What begins for Miraflores as a quest to reconnect with her father becomes a journey that will change the course of her life completely. In the maze of Panama City’s colorful streets, she discovers new ways of looking at her surroundings—and herself. In gorgeous, shimmering prose, The World in Half delivers the story of a young woman reconciling an existence between two cultures and confronting a life of hardship with an endless capacity to learn, love, and forgive.



ABOUT CRISTINA HENRIQUEZ

Cristina Henríquez is also the author of Come Together, Fall Apart: A Novella and Stories and The World In Half. Her stories have been published in The New Yorker, Glimmer Train, Ploughshares, TriQuarterly, andAGNI, and her nonfiction has appeared in The New Yorker, The Oxford American, and Preservation. She was featured in Virginia Quarterly Review as one of “Fiction’s New Luminaries,” and is a recipient of the Alfredo Cisneros Del Moral Foundation Award. She earned her undergraduate degree from Northwestern University and is a graduate of the Iowa Writers’ Workshop. She lives in Chicago.



DISCUSSION QUESTIONS
  • The first chapter of the novel, “Origination,” begins:"More than three thousand miles below the surface of the earth is its core. It’s taken scientists a long time to learn anything about it. Most of them would readily admit that they know more about every other planet in the solar system than they do about the pit that’s at the center of ours."What kind of tone does Henríquez set with these opening lines? How does it relate to the journey that Mira takes to Panama? Do you think Mira gets to the core of what she’s looking for? What does she discover? What remains a mystery?
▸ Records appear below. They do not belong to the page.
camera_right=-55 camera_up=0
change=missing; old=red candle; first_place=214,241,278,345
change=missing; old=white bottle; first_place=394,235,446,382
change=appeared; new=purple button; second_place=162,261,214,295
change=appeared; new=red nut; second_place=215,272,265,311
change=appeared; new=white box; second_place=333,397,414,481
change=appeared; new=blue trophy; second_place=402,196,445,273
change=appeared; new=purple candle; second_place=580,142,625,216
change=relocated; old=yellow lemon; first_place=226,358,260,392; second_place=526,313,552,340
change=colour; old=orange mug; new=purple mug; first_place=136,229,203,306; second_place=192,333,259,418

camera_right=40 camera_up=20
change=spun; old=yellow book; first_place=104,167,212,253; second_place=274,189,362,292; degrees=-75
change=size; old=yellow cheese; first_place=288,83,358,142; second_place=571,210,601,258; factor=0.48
  • Science looks for proof and concrete evidence. In what ways is Mira’s journey a scientific expedition? What evidence does she collect? Give examples from her experience.
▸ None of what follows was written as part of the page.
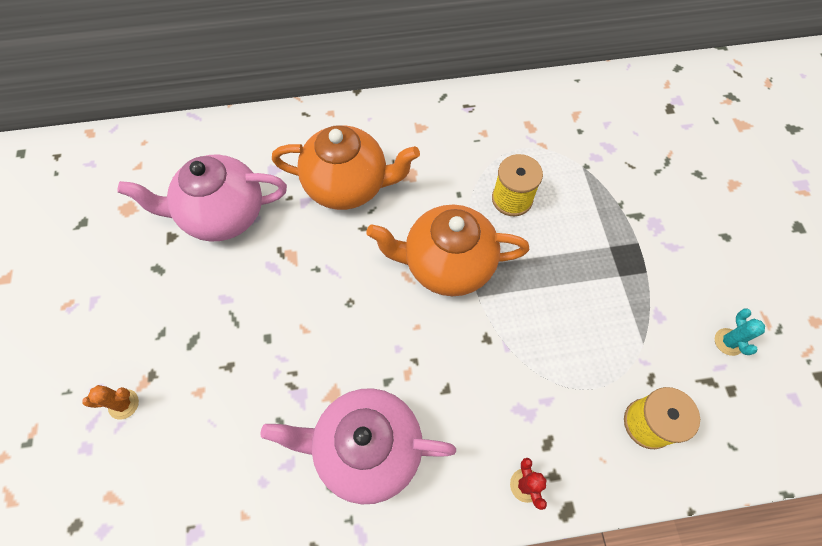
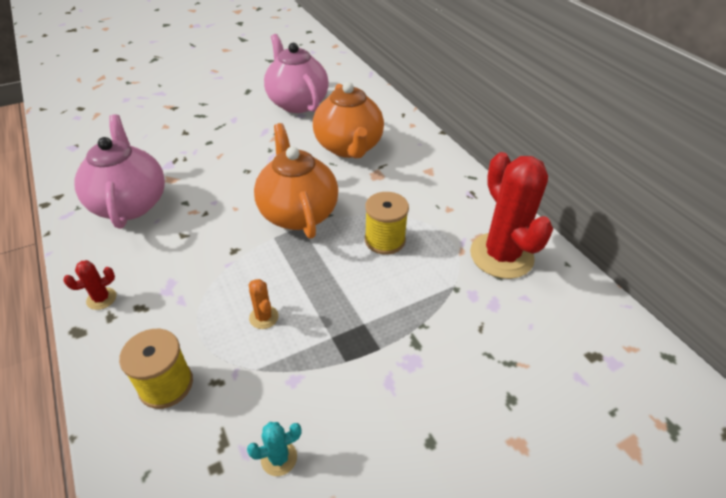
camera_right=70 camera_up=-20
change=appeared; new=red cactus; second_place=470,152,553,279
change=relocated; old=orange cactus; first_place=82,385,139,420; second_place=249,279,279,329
  • At several points, Mira and her mother refer to their radically different senses of style: Mira rarely gets dressed up while her mother is preoccupied with her appearance. Why do you think Henríquez draws parallels between the two? What, if anything, does it say about the generational differences between Mira and her mother? About their different views on outer vs. inner strength?
  • Mira is fascinated by the feel and shape and patterns of the earth, the details of the landscape in both Panama and Chicago. Why does the landscape of a place have such an effect on Mira’s experience? How would you describe Mira’s inner landscape before going to Panama? After? Her mother’s? Danilo’s?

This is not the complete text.